Pre-planning indirect comparison strategies, maintaining live systematic literature reviews, and preparing modular analysis code enable teams to respond quickly once final PICOs are confirmed. This reduces late-stage pressure and helps ensure methodological consistency across markets.

 

One EU clinical assessment, many national realities

Although the JCA aims to standardise clinical assessment, national HTA bodies will continue to apply local context, economic evaluation and health system considerations. Variation in interpretation and implementation is likely, particularly in the early years.

Developers should therefore plan national value narratives that build on the JCA but remain tailored to country-specific decision frameworks. Preparing national adaptation kits in parallel with the JCA can significantly shorten timelines from EU endorsement to local reimbursement decisions.

 

Beyond medicines: devices and diagnostics

The EU has also established the legal framework for joint clinical assessment of medical devices and in vitro diagnostics. While this article focuses on medicines, organisations with mixed portfolios should monitor evolving guidance and timelines as the HTA architecture expands beyond pharmaceuticals.

 

What will good look like between 2025 and 2030?
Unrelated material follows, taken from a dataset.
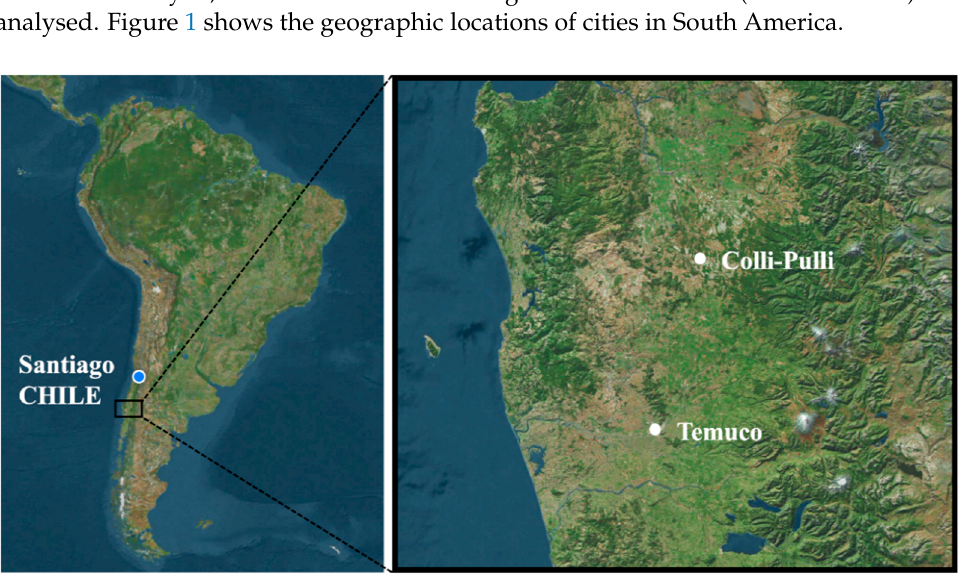
Figure 1. Location of the two municipalities under analysis (Araucanía Region) in southern Chile.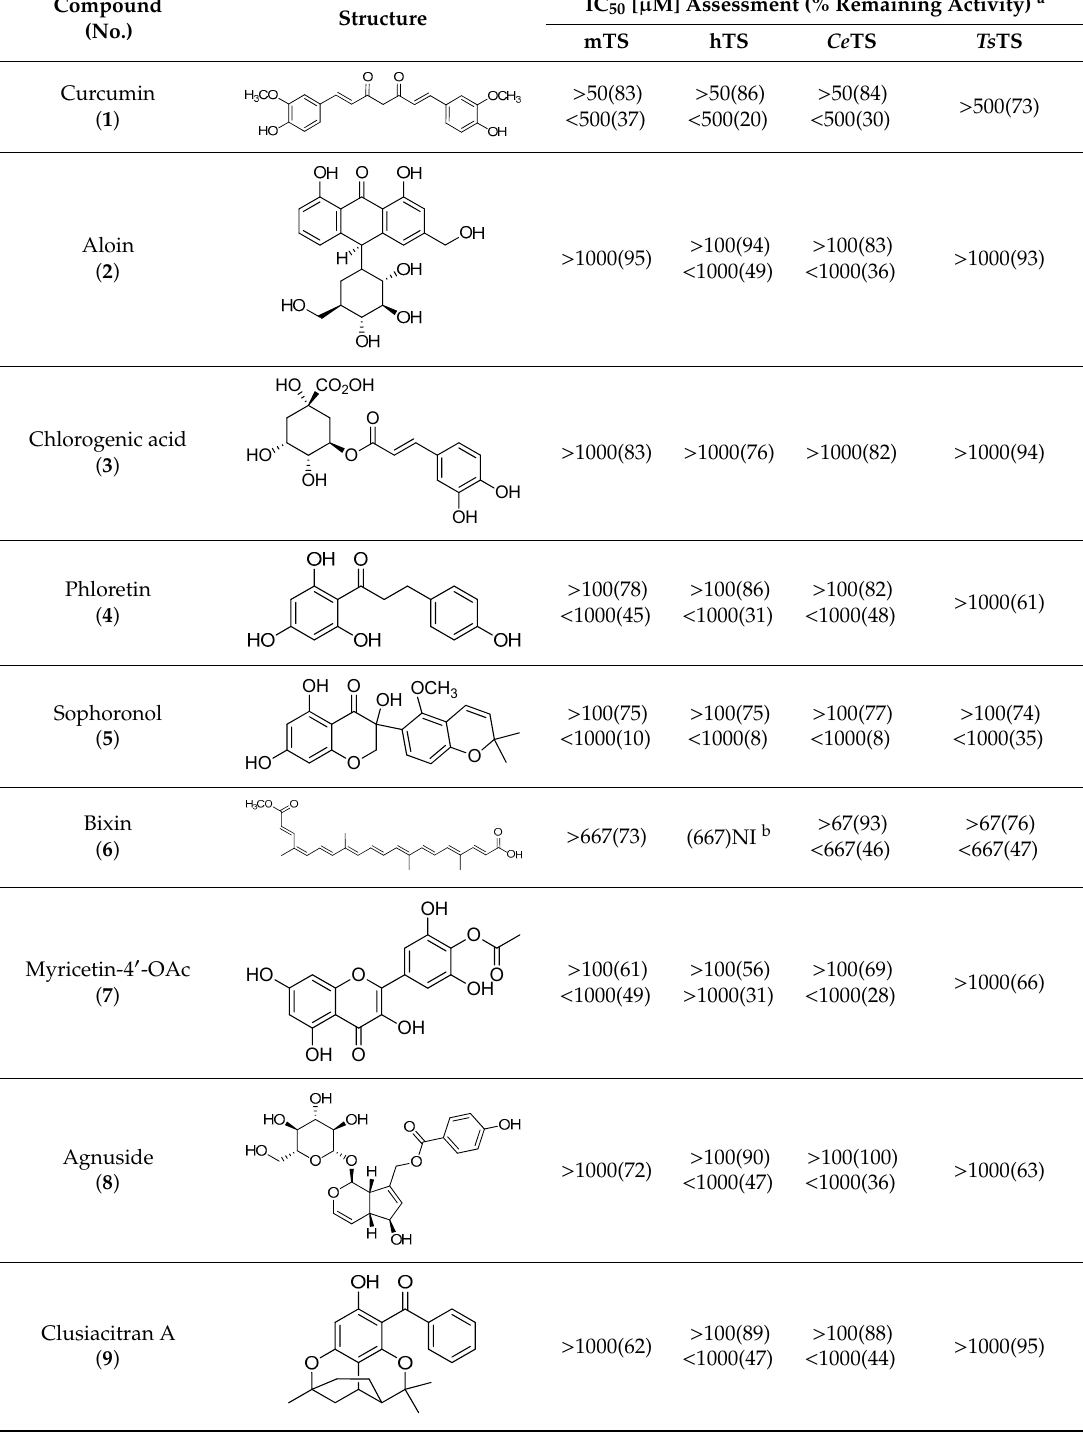
Table 1. Assessment of the IC 50 values describing inhibition of thymidylate synthases (TSs) of different origin by compounds selected by the 3D structure-based virtual search of the in-house library of natural compounds (Table 1, compounds 1 – 20 ) and obtained from that library, and by α -mangostin (Table 1, compound 21 ), a close structural analogue of alvaxanthone, included in the study after learning inhibitory properties of the latter and purchased from a commercial source.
Regulatory and access success under the EU HTA framework will depend on early, integrated planning. In practice, this means:

  • Anticipating likely PICOs early, using horizon scanning and scenario planning to identify priority populations, comparators and outcomes
  • Engaging in Joint Scientific Consultation at the right time, aligned with EMA scientific advice, to support efficient trial design and evidence generation
  • Building modular evidence systems, with live literature reviews and pre-planned indirect comparison strategies ready to deploy
  • Preparing national adaptation kits in parallel with JCA development, recognising that local HTA and reimbursement decisions remain country-specific
  • Establishing clear cross-functional governance, with defined decision rights to maintain consistency across EMA, JCA and national submissions

 

How DLRC turns JCA into a strategic advantage

DLRC’s Regulatory Aligned HTA and Market Access Support bridges the traditional gap between regulatory approval and national access. Our integrated approach is built around a single evidence system that can travel from EMA to JCA to national HTA without losing coherence or credibility. We support sponsors through:

  • Strategy and planning, including early PICO mapping and consultation preparation
    Evidence generation, spanning head-to-head studies, ITC, NMA and fit-for-purpose real-world evidence
  • Dossier authoring for JCAs and national HTA bodies such as NICE, G-BA and HAS
  • Stakeholder engagement with HTA bodies, clinicians and patient groups
  • Market access intelligence to anticipate methodological and policy evolution

 

Conclusion

The EU HTA Regulation and the introduction of Joint Clinical Assessments represent a significant shift in how clinical evidence is evaluated for market access across Europe. By centralising clinical assessment at the EU level while preserving national decision-making on pricing and reimbursement, the framework creates both opportunities and complexity for developers.

Success under the new regime depends on early, integrated evidence planning. PICO-driven scoping, compressed timelines and variable national implementation mean that late alignment is no longer viable. Organisations that invest early in cross-functional coordination, methodological readiness and modular evidence systems will be best positioned to navigate JCAs efficiently and support downstream reimbursement outcomes.

DLRC’s Regulatory Aligned HTA and Market Access Support is designed to help sponsors respond to this new environment with confidence. By aligning regulatory affairs and HTA strategy from the outset, we support evidence generation that meets regulatory standards while addressing payer expectations across Europe.

As the JCA framework continues to evolve, early planning and an integrated strategy will be critical. DLRC is ready to support developers at every stage, helping translate regulatory approval into sustainable market access and timely patient benefit across EU Member States.

This article reflects DLRC’s interpretation of the EU HTA framework and publicly available guidance.